2) **Do not allow your pet to have any vigorous activity for 6-8 weeks (Based on x-ray evaluation).
A) Outside only on a leash; only long enough for eliminations, never off leash!
B) Confine to a small area (large dog crate) when not directly supervised.
C) Some freedom indoors is permitted under your supervision – no using stairs, no jumping on furniture, be careful on slippery surfaces, no running or rough play.
3) Recheck X-rays should be taken at 6 weeks after surgery or earlier if we have any concerns. Sometimes X-rays are taken at 4 and 8 weeks, but a single X-ray at 6 weeks may be adequate if the patient is doing well with weight bearing and good progress is being made with bone healing.
PHASE II: Strengthen and Condition the soft tissues, primarily the Quadriceps.

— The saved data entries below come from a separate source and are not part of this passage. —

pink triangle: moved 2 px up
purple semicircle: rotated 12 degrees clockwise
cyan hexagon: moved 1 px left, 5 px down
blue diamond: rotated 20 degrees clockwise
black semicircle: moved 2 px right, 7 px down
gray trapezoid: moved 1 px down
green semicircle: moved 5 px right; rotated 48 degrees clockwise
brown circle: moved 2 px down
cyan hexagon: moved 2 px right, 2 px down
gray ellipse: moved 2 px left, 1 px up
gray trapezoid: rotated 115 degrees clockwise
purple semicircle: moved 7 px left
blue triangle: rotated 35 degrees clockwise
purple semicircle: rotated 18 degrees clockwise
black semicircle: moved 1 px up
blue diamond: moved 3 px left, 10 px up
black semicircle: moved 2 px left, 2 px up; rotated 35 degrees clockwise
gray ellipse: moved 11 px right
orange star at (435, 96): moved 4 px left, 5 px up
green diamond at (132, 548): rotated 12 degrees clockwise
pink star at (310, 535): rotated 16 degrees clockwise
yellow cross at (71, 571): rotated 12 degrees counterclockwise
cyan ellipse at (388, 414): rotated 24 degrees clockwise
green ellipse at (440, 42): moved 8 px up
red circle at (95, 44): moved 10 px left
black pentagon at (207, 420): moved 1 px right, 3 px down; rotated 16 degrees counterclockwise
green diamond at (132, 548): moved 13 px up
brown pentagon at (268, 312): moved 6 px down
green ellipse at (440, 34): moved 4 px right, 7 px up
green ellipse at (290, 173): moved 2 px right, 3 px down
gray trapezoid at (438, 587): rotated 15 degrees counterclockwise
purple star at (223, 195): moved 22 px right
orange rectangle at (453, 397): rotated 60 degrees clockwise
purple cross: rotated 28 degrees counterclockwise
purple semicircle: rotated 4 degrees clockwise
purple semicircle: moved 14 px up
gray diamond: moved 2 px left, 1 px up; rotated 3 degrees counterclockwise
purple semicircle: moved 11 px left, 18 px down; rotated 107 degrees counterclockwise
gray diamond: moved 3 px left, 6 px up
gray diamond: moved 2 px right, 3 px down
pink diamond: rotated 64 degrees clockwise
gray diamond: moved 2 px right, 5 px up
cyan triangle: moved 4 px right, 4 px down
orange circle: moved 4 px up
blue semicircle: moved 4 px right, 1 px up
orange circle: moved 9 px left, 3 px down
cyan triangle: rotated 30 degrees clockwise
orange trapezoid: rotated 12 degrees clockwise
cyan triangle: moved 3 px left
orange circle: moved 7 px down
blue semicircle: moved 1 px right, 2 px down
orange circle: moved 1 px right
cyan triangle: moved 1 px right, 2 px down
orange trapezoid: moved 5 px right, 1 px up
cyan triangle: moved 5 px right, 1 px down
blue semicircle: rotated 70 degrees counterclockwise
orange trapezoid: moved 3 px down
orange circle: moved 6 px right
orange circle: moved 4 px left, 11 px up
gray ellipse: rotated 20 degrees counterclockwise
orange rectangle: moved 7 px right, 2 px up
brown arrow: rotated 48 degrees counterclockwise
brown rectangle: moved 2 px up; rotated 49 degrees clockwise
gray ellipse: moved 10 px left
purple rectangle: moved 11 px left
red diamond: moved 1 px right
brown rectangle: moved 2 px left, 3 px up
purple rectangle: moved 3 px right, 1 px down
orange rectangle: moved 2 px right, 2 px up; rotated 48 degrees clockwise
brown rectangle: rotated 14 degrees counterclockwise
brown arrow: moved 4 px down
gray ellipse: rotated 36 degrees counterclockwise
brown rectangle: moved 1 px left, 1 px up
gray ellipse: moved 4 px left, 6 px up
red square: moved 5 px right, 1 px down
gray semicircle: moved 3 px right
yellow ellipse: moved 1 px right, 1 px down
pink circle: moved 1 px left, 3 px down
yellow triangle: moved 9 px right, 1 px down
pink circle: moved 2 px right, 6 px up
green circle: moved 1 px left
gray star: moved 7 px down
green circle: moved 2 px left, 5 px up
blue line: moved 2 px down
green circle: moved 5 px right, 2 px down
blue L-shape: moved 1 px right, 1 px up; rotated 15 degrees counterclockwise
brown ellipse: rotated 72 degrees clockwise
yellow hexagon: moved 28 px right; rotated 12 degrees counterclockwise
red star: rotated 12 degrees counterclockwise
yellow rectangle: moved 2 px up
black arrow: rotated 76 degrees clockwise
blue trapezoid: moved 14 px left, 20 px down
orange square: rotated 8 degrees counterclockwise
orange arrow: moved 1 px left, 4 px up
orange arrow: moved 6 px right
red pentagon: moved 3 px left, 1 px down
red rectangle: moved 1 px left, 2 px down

4) After evaluation of the 6 week X-rays, you may begin leash walking your pet. (At this time frame, you may consider consultation with a Physical Therapist also. References are available)
- A) Begin with a short distance for 3-5 days. If no lameness is encountered, the distance may be increased.
- B) Every time the distance is increased, monitor your pet’s response for 3-5 days before increasing the distance again. Controlled use of stairs, if necessary, is okay now.
- C) Continue strict confinement when not supervised.
- D) Gradually increase back to normal activity up until 16 weeks.
- E) Off leash activity may begin 16 weeks after surgery.
Staple/Stitch Removal: ~ 10-14 days
Recheck X-rays 6 weeks as long as good progress is being made and no concerns or problems exist otherwise at 4 and 8 weeks they should be taken.
Strict confinement until it is determined that the X-rays show early bone healing.
Leash walking until 16 weeks at which time off leash activity is allowed. The basis for the continued controlled leash walk activity is to build strength in the ligaments and muscles which are experiencing different mechanical stresses from the surgical procedure and to allow for mature bone healing.